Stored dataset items
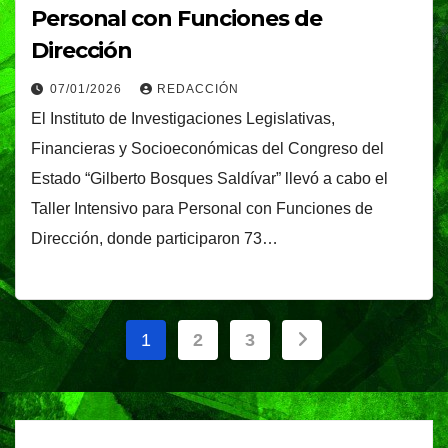
Personal con Funciones de
Dirección
07/01/2026
REDACCIÓN
El Instituto de Investigaciones Legislativas,
Financieras y Socioeconómicas del Congreso del
Estado “Gilberto Bosques Saldívar” llevó a cabo el
Taller Intensivo para Personal con Funciones de
Dirección, donde participaron 73…
Paginación
1
2
3
de
entradas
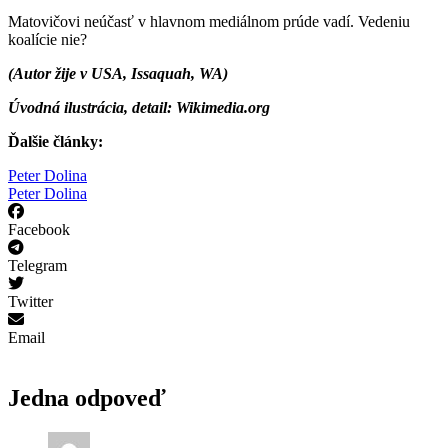
Matovičovi neúčasť v hlavnom mediálnom prúde vadí. Vedeniu
koalície nie?
(Autor žije v USA, Issaquah, WA)
Úvodná ilustrácia, detail: Wikimedia.org
Ďalšie články:
Peter Dolina
Peter Dolina
Facebook
Telegram
Twitter
Email
Jedna odpoveď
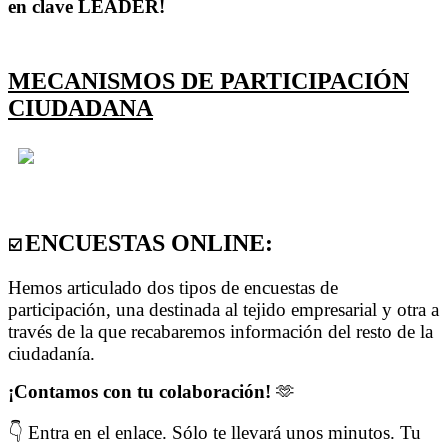
en clave LEADER!
MECANISMOS DE PARTICIPACIÓN
CIUDADANA
ENCUESTAS ONLINE:
☑️
Hemos articulado dos tipos de encuestas de
participación, una destinada al tejido empresarial y otra a
través de la que recabaremos información del resto de la
ciudadanía.
¡Contamos con tu colaboración!
🫶
👇
Entra en el enlace. Sólo te llevará unos minutos. Tu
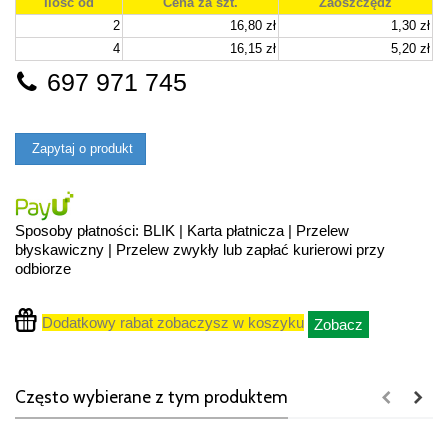
Ilość od
Cena za szt.
Zaoszczędź
2
16,80 zł
1,30 zł
4
16,15 zł
5,20 zł
697 971 745
Zapytaj o produkt
Sposoby płatności: BLIK | Karta płatnicza | Przelew
błyskawiczny | Przelew zwykły lub zapłać kurierowi przy
odbiorze
Dodatkowy rabat zobaczysz w koszyku
Zobacz
Często wybierane z tym produktem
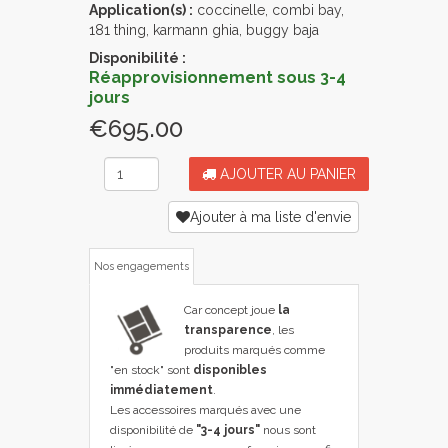
Application(s) :
coccinelle, combi bay,
181 thing, karmann ghia, buggy baja
Disponibilité :
Réapprovisionnement sous 3-4
jours
€695.00
AJOUTER AU PANIER
Ajouter à ma liste d'envie
Nos engagements
Car concept joue
la
transparence
, les
produits marqués comme
"en stock" sont
disponibles
immédiatement
.
Les accessoires marqués avec une
disponibilité de
"3-4 jours"
nous sont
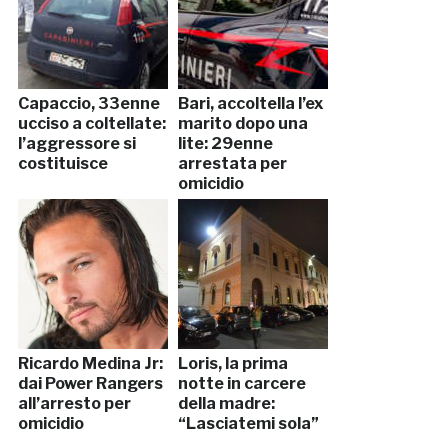
Capaccio, 33enne
Bari, accoltella l’ex
ucciso a coltellate:
marito dopo una
l’aggressore si
lite: 29enne
costituisce
arrestata per
omicidio
Ricardo Medina Jr:
Loris, la prima
dai Power Rangers
notte in carcere
all’arresto per
della madre:
omicidio
“Lasciatemi sola”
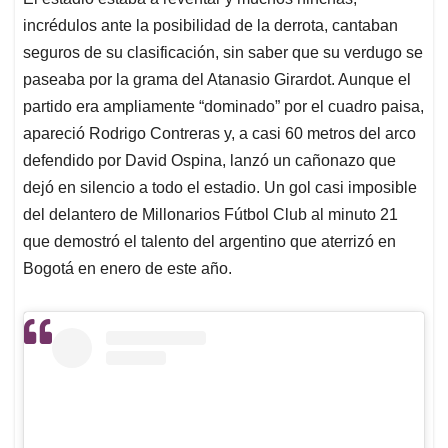
s
b
e
l
a
incrédulos ante la posibilidad de la derrota, cantaban
A
o
d
d
p
o
I
s
seguros de su clasificación, sin saber que su verdugo se
p
k
n
paseaba por la grama del Atanasio Girardot. Aunque el
partido era ampliamente “dominado” por el cuadro paisa,
apareció Rodrigo Contreras y, a casi 60 metros del arco
defendido por David Ospina, lanzó un cañonazo que
dejó en silencio a todo el estadio. Un gol casi imposible
del delantero de Millonarios Fútbol Club al minuto 21
que demostró el talento del argentino que aterrizó en
Bogotá en enero de este año.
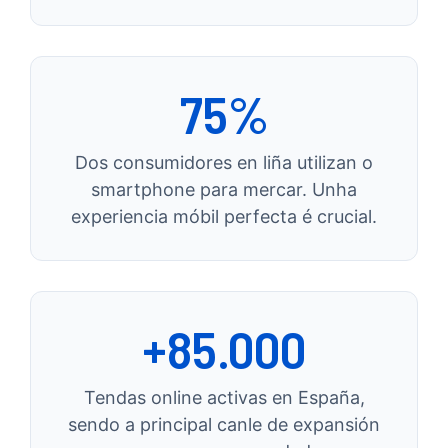
75%
Dos consumidores en liña utilizan o
smartphone para mercar. Unha
experiencia móbil perfecta é crucial.
+85.000
Tendas online activas en España,
sendo a principal canle de expansión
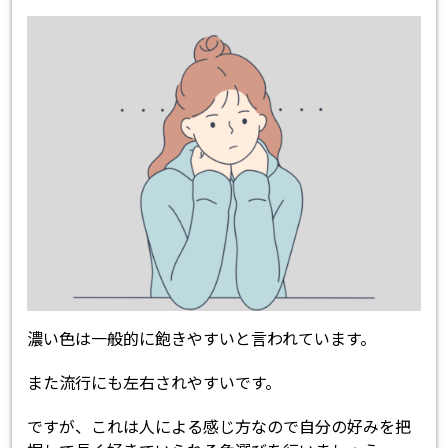
濃い色は一般的に飽きやすいと言われています。
また流行にも左右されやすいです。
ですが、これは人による感じ方なので自分の好みを把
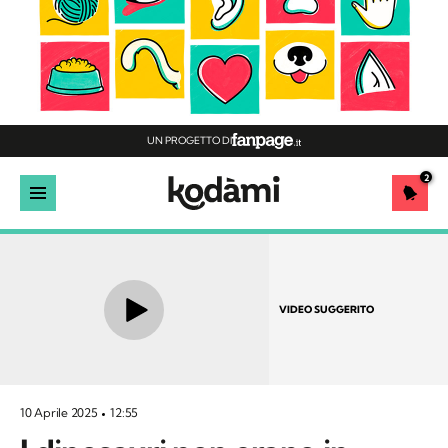
UN PROGETTO DI
2
VIDEO SUGGERITO
10 Aprile 2025
12:55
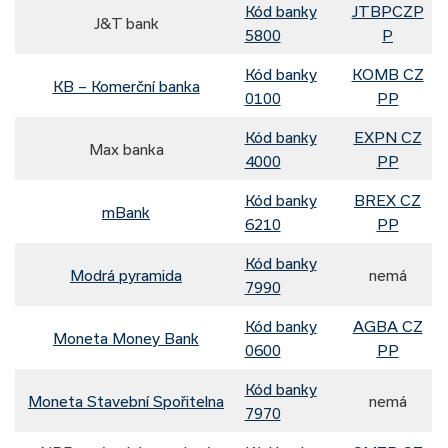
Kód banky
JTBPCZP
J&T bank
5800
P
Kód banky
KOMB CZ
KB – Komerční banka
0100
PP
Kód banky
EXPN CZ
Max banka
4000
PP
Kód banky
BREX CZ
mBank
6210
PP
Kód banky
Modrá pyramida
nemá
7990
Kód banky
AGBA CZ
Moneta Money Bank
0600
PP
Kód banky
Moneta Stavební Spořitelna
nemá
7970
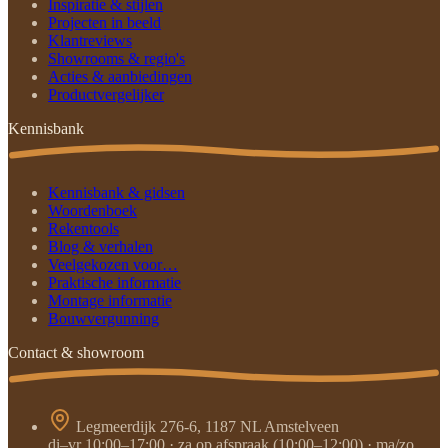
Inspiratie & stijlen
Projecten in beeld
Klantreviews
Showrooms & regio's
Acties & aanbiedingen
Productvergelijker
Kennisbank
Kennisbank & gidsen
Woordenboek
Rekentools
Blog & verhalen
Veelgekozen voor…
Praktische informatie
Montage informatie
Bouwvergunning
Contact & showroom
Legmeerdijk 276-6, 1187 NL Amstelveen
di–vr 10:00–17:00 · za op afspraak (10:00–12:00) · ma/zo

» **Directive**: Please copy the text of every entry above word for word, leaving out the pictures.

» **Solution**:
Personal con Funciones de
Dirección
07/01/2026
REDACCIÓN
El Instituto de Investigaciones Legislativas,
Financieras y Socioeconómicas del Congreso del
Estado “Gilberto Bosques Saldívar” llevó a cabo el
Taller Intensivo para Personal con Funciones de
Dirección, donde participaron 73…
Paginación
1
2
3
de
entradas
Matovičovi neúčasť v hlavnom mediálnom prúde vadí. Vedeniu
koalície nie?
(Autor žije v USA, Issaquah, WA)
Úvodná ilustrácia, detail: Wikimedia.org
Ďalšie články:
Peter Dolina
Peter Dolina
Facebook
Telegram
Twitter
Email
Jedna odpoveď
en clave LEADER!
MECANISMOS DE PARTICIPACIÓN
CIUDADANA
ENCUESTAS ONLINE:
☑️
Hemos articulado dos tipos de encuestas de
participación, una destinada al tejido empresarial y otra a
través de la que recabaremos información del resto de la
ciudadanía.
¡Contamos con tu colaboración!
🫶
👇
Entra en el enlace. Sólo te llevará unos minutos. Tu
Ilość od
Cena za szt.
Zaoszczędź
2
16,80 zł
1,30 zł
4
16,15 zł
5,20 zł
697 971 745
Zapytaj o produkt
Sposoby płatności: BLIK | Karta płatnicza | Przelew
błyskawiczny | Przelew zwykły lub zapłać kurierowi przy
odbiorze
Dodatkowy rabat zobaczysz w koszyku
Zobacz
Często wybierane z tym produktem
Application(s) :
coccinelle, combi bay,
181 thing, karmann ghia, buggy baja
Disponibilité :
Réapprovisionnement sous 3-4
jours
€695.00
AJOUTER AU PANIER
Ajouter à ma liste d'envie
Nos engagements
Car concept joue
la
transparence
, les
produits marqués comme
"en stock" sont
disponibles
immédiatement
.
Les accessoires marqués avec une
disponibilité de
"3-4 jours"
nous sont
Capaccio, 33enne
Bari, accoltella l’ex
ucciso a coltellate:
marito dopo una
l’aggressore si
lite: 29enne
costituisce
arrestata per
omicidio
Ricardo Medina Jr:
Loris, la prima
dai Power Rangers
notte in carcere
all’arresto per
della madre:
omicidio
“Lasciatemi sola”
s
b
e
l
a
incrédulos ante la posibilidad de la derrota, cantaban
A
o
d
d
p
o
I
s
seguros de su clasificación, sin saber que su verdugo se
p
k
n
paseaba por la grama del Atanasio Girardot. Aunque el
partido era ampliamente “dominado” por el cuadro paisa,
apareció Rodrigo Contreras y, a casi 60 metros del arco
defendido por David Ospina, lanzó un cañonazo que
dejó en silencio a todo el estadio. Un gol casi imposible
del delantero de Millonarios Fútbol Club al minuto 21
que demostró el talento del argentino que aterrizó en
Bogotá en enero de este año.
75%
Dos consumidores en liña utilizan o
smartphone para mercar. Unha
experiencia móbil perfecta é crucial.
+85.000
Tendas online activas en España,
sendo a principal canle de expansión
濃い色は一般的に飽きやすいと言われています。
また流行にも左右されやすいです。
ですが、これは人による感じ方なので自分の好みを把
UN PROGETTO DI
2
VIDEO SUGGERITO
10 Aprile 2025
12:55
Kód banky
JTBPCZP
J&T bank
5800
P
Kód banky
KOMB CZ
KB – Komerční banka
0100
PP
Kód banky
EXPN CZ
Max banka
4000
PP
Kód banky
BREX CZ
mBank
6210
PP
Kód banky
Modrá pyramida
nemá
7990
Kód banky
AGBA CZ
Moneta Money Bank
0600
PP
Kód banky
Moneta Stavební Spořitelna
nemá
7970
Inspiratie & stijlen
Projecten in beeld
Klantreviews
Showrooms & regio's
Acties & aanbiedingen
Productvergelijker
Kennisbank
Kennisbank & gidsen
Woordenboek
Rekentools
Blog & verhalen
Veelgekozen voor…
Praktische informatie
Montage informatie
Bouwvergunning
Contact & showroom
Legmeerdijk 276-6, 1187 NL Amstelveen
di–vr 10:00–17:00 · za op afspraak (10:00–12:00) · ma/zo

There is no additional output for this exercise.